### ACTIVITY
Reproduce the text read from every item below, line for line and without any change. Leave the pictures out of your answer.

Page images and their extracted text
'''
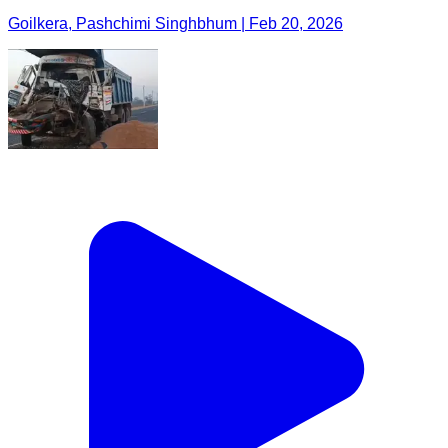
Goilkera, Pashchimi Singhbhum | Feb 20, 2026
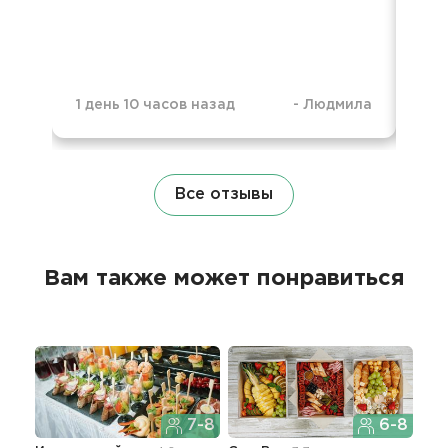
1 день 10 часов назад
-
Людмила
1 н
Все отзывы
Вам также может понравиться
7-8
6-8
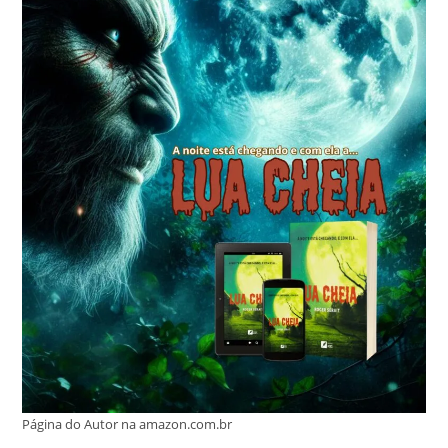
Página do Autor na amazon.com.br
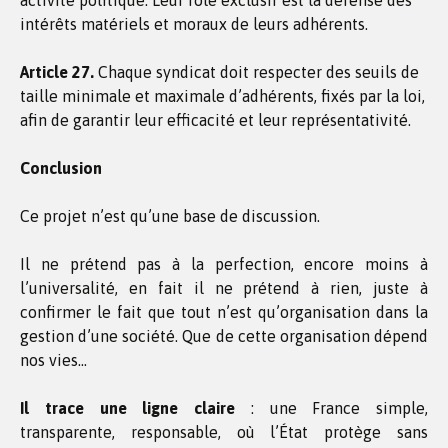
activité politique. Leur rôle exclusif est la défense des
intérêts matériels et moraux de leurs adhérents.
Article 27.
Chaque syndicat doit respecter des seuils de
taille minimale et maximale d’adhérents, fixés par la loi,
afin de garantir leur efficacité et leur représentativité.
Conclusion
Ce projet n’est qu’une base de discussion.
Il ne prétend pas à la perfection, encore moins à
l’universalité, en fait il ne prétend à rien, juste à
confirmer le fait que tout n’est qu’organisation dans la
gestion d’une société. Que de cette organisation dépend
nos vies…
Il trace une ligne claire
: une France simple,
transparente, responsable, où l’État protège sans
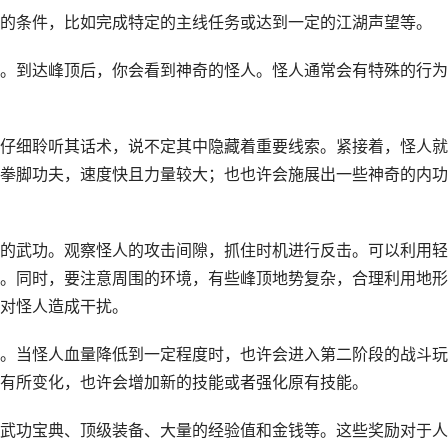
的条件，比如完成特定的主线任务或达到一定的江湖声望等。
。到达峰顶后，你会看到神奇的怪人。怪人通常会有特殊的行为
仔细聆听其话术，说不定其中隐藏着重要线索。紧接着，怪人就
拳脚功夫，速度快且力量较大；也也许会施展出一些神奇的内功
的武功。观察怪人的攻击间隙，抓住时机进行反击。可以利用轻
。同时，要注意周围的环境，有些峰顶地势复杂，合理利用地形
对怪人造成干扰。
。当怪人血量降低到一定程度时，也许会进入第二阶段的战斗玩
有所变化，也许会增加新的技能或者强化原有技能。
武功宝典、顶级装备、大量的经验值和金钱等。这些奖励对于人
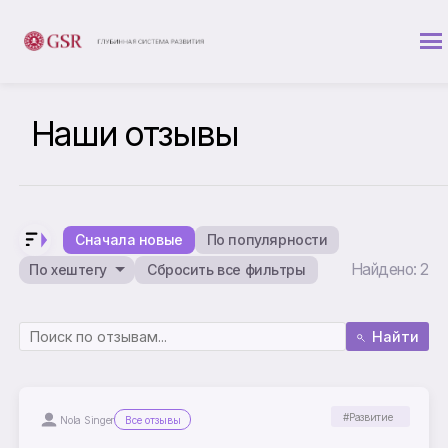
Наши отзывы
Сначала новые
По популярности
Найдено: 2
По хештегу
Сбросить все фильтры
Найти
#Развитие
Nola Singer
Все отзывы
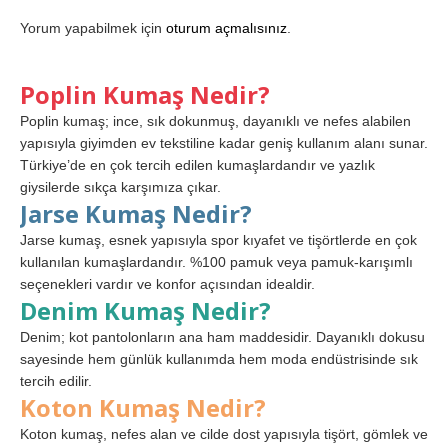
Yorum yapabilmek için
oturum açmalısınız
.
Poplin Kumaş Nedir?
Poplin kumaş; ince, sık dokunmuş, dayanıklı ve nefes alabilen
yapısıyla giyimden ev tekstiline kadar geniş kullanım alanı sunar.
Türkiye’de en çok tercih edilen kumaşlardandır ve yazlık
giysilerde sıkça karşımıza çıkar.
Jarse Kumaş Nedir?
Jarse kumaş, esnek yapısıyla spor kıyafet ve tişörtlerde en çok
kullanılan kumaşlardandır. %100 pamuk veya pamuk-karışımlı
seçenekleri vardır ve konfor açısından idealdir.
Denim Kumaş Nedir?
Denim; kot pantolonların ana ham maddesidir. Dayanıklı dokusu
sayesinde hem günlük kullanımda hem moda endüstrisinde sık
tercih edilir.
Koton Kumaş Nedir?
Koton kumaş, nefes alan ve cilde dost yapısıyla tişört, gömlek ve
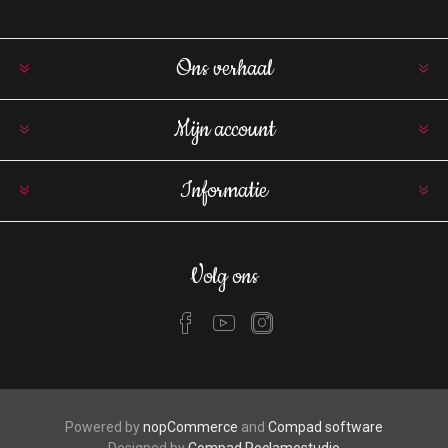
Ons verhaal
Mijn account
Informatie
Volg ons
Powered by
nopCommerce
and
Compad software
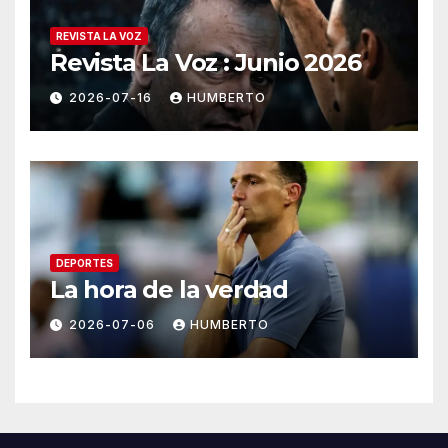
REVISTA LA VOZ
Revista La Voz : Junio 2026
2026-07-16
HUMBERTO
DEPORTES
La hora de la verdad
2026-07-06
HUMBERTO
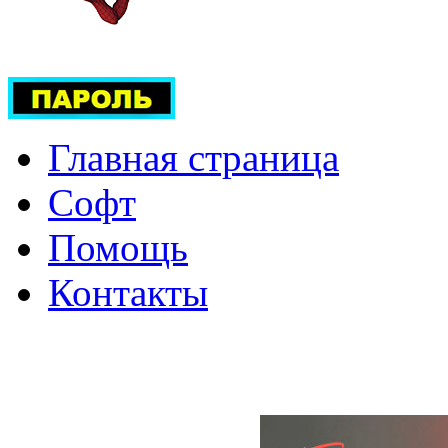
Главная страница
Софт
Помощь
Контакты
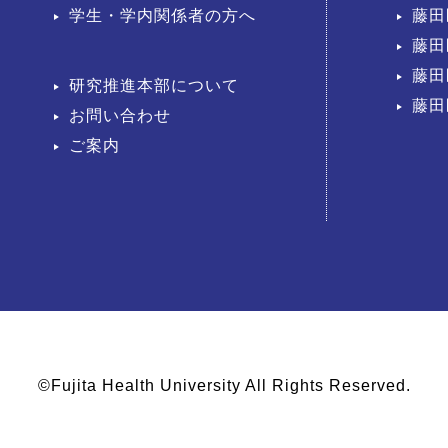
学生・学内関係者の方へ
藤田
藤田
藤田
研究推進本部について
藤田
お問い合わせ
ご案内
©Fujita Health University All Rights Reserved.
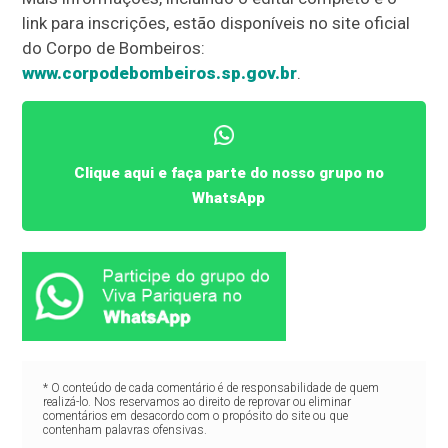
link para inscrições, estão disponíveis no site oficial
do Corpo de Bombeiros:
www.corpodebombeiros.sp.gov.br
.
Clique aqui e faça parte do nosso grupo no
WhatsApp
* O conteúdo de cada comentário é de responsabilidade de quem
realizá-lo. Nos reservamos ao direito de reprovar ou eliminar
comentários em desacordo com o propósito do site ou que
contenham palavras ofensivas.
'''
### OUTPUT OF THE EXERCISE
Goilkera, Pashchimi Singhbhum | Feb 20, 2026
1 день 10 часов назад
-
Людмила
1 н
Все отзывы
Вам также может понравиться
7-8
6-8
Página do Autor na amazon.com.br
activité politique. Leur rôle exclusif est la défense des
intérêts matériels et moraux de leurs adhérents.
Article 27.
Chaque syndicat doit respecter des seuils de
taille minimale et maximale d’adhérents, fixés par la loi,
afin de garantir leur efficacité et leur représentativité.
Conclusion
Ce projet n’est qu’une base de discussion.
Il ne prétend pas à la perfection, encore moins à
l’universalité, en fait il ne prétend à rien, juste à
confirmer le fait que tout n’est qu’organisation dans la
gestion d’une société. Que de cette organisation dépend
nos vies…
Il trace une ligne claire
: une France simple,
transparente, responsable, où l’État protège sans
的条件，比如完成特定的主线任务或达到一定的江湖声望等。
。到达峰顶后，你会看到神奇的怪人。怪人通常会有特殊的行为
仔细聆听其话术，说不定其中隐藏着重要线索。紧接着，怪人就
拳脚功夫，速度快且力量较大；也也许会施展出一些神奇的内功
的武功。观察怪人的攻击间隙，抓住时机进行反击。可以利用轻
。同时，要注意周围的环境，有些峰顶地势复杂，合理利用地形
对怪人造成干扰。
。当怪人血量降低到一定程度时，也许会进入第二阶段的战斗玩
有所变化，也许会增加新的技能或者强化原有技能。
武功宝典、顶级装备、大量的经验值和金钱等。这些奖励对于人
Наши отзывы
Сначала новые
По популярности
Найдено: 2
По хештегу
Сбросить все фильтры
Найти
#Развитие
Nola Singer
Все отзывы
Yorum yapabilmek için
oturum açmalısınız
.
Poplin Kumaş Nedir?
Poplin kumaş; ince, sık dokunmuş, dayanıklı ve nefes alabilen
yapısıyla giyimden ev tekstiline kadar geniş kullanım alanı sunar.
Türkiye’de en çok tercih edilen kumaşlardandır ve yazlık
giysilerde sıkça karşımıza çıkar.
Jarse Kumaş Nedir?
Jarse kumaş, esnek yapısıyla spor kıyafet ve tişörtlerde en çok
kullanılan kumaşlardandır. %100 pamuk veya pamuk-karışımlı
seçenekleri vardır ve konfor açısından idealdir.
Denim Kumaş Nedir?
Denim; kot pantolonların ana ham maddesidir. Dayanıklı dokusu
sayesinde hem günlük kullanımda hem moda endüstrisinde sık
tercih edilir.
Koton Kumaş Nedir?
Koton kumaş, nefes alan ve cilde dost yapısıyla tişört, gömlek ve
Ons verhaal
Mijn account
Informatie
Volg ons
Powered by
nopCommerce
and
Compad software
REVISTA LA VOZ
Revista La Voz : Junio 2026
2026-07-16
HUMBERTO
DEPORTES
La hora de la verdad
2026-07-06
HUMBERTO
Главная страница
Софт
Помощь
Контакты
学生・学内関係者の方へ
藤田
藤田
藤田
研究推進本部について
藤田
お問い合わせ
ご案内
©Fujita Health University All Rights Reserved.
link para inscrições, estão disponíveis no site oficial
do Corpo de Bombeiros:
www.corpodebombeiros.sp.gov.br
.
Clique aqui e faça parte do nosso grupo no
WhatsApp
* O conteúdo de cada comentário é de responsabilidade de quem
realizá-lo. Nos reservamos ao direito de reprovar ou eliminar
comentários em desacordo com o propósito do site ou que
contenham palavras ofensivas.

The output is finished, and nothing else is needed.